TAKEOVER interest in Severn Trent will dominate the water giant’s full-year results this week as it seeks to persuade its wealthy suitor to up its bid by emphasising recent cost-cutting measures.
The group, which supplies 4.2 million households and businesses across the Midlands and parts of Wales, recently rejected an approach from an overseas consortium headed by Canadian infrastructure investment group Borealis.
Severn said the approach, thought to be priced at under £5 billion, “completely fails” to recognise the water company’s value, adding that it offered only a “modest premium” to its share price.
Top investors said last week that they were holding out for at least 2,300p a share, compared to around 2,000p initially offered.
But analysts think Borealis and its partners – the Kuwait Investment Office and Universities Superannuation Scheme – will return.
Andrew Mead, an analyst at Goldman Sachs, said: “Historically, none of the previous approaches in the water sector that have been announced in the past ten years have failed in taking over the company.”

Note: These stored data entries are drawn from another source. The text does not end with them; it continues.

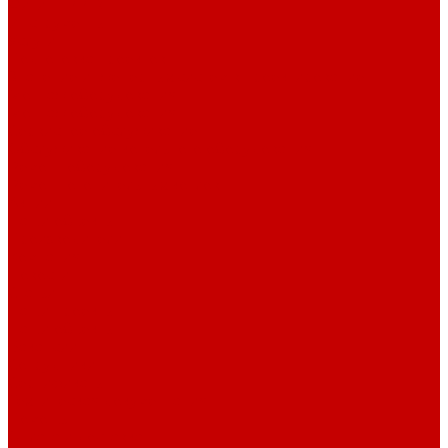
Фитинг PP-R
Инструменты
Услуги
Подготовка проектов
Значение инженерных систем в проектирование
Монтаж оборудования
Монтаж оборудования
Сервисное обслуживание
Обслуживание котельного оборудования
Ремонт оборудования
Ремонт отопительных котлов
Акции
Наши объекты
Производители
Компания
Новости
Статьи
Наши проекты
Наши объекты
Вакансии
Сотрудники
Сертификаты
Техническая документация
Помощь
Оплата и доставка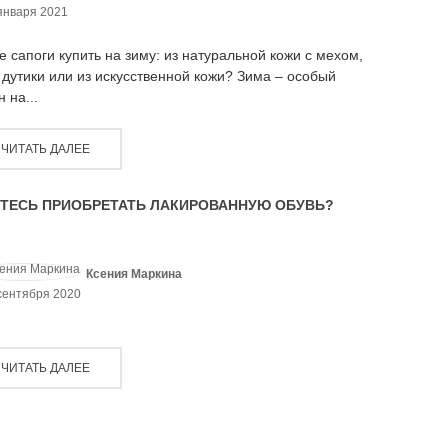
января 2021
е сапоги купить на зиму: из натуральной кожи с мехом,
, дутики или из искусственной кожи? Зима – особый
н на...
ЧИТАТЬ ДАЛЕЕ
ТЕСЬ ПРИОБРЕТАТЬ ЛАКИРОВАННУЮ ОБУВЬ?
Ксения Маркина
сентября 2020
ЧИТАТЬ ДАЛЕЕ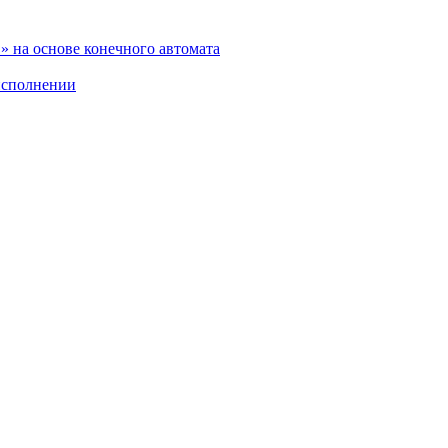
 на основе конечного автомата
исполнении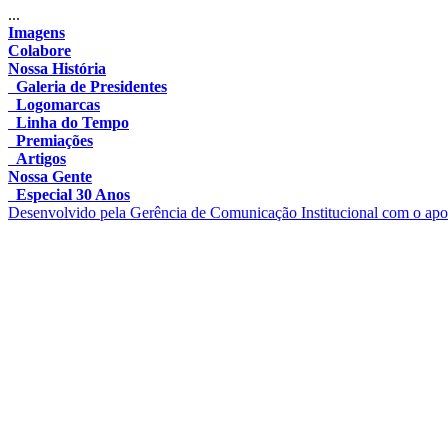
...
Imagens
Colabore
Nossa História
Galeria de Presidentes
Logomarcas
Linha do Tempo
Premiações
Artigos
Nossa Gente
Especial 30 Anos
Desenvolvido pela Gerência de Comunicação Institucional com o apo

Severn is expected to report a slight dip in underlying pre-tax profits to £271.5 million for the year to 31 March when it reports on Thursday, down from £275.3m a year earlier, according to a consensus of analysts.
But revenues are forecast to rise to £1.83bn from £1.77bn a year earlier.
Keith Bowman, analyst at Hargreaves Lansdown, said regulated bill hikes will drive revenues higher, and added that the company is likely to emphasise operational improvements as bidders circle.
He said: “Ongoing efficiency measures being made at the company are likely to be underlined, with improvements in leakage and pollution targets potentially emphasised.”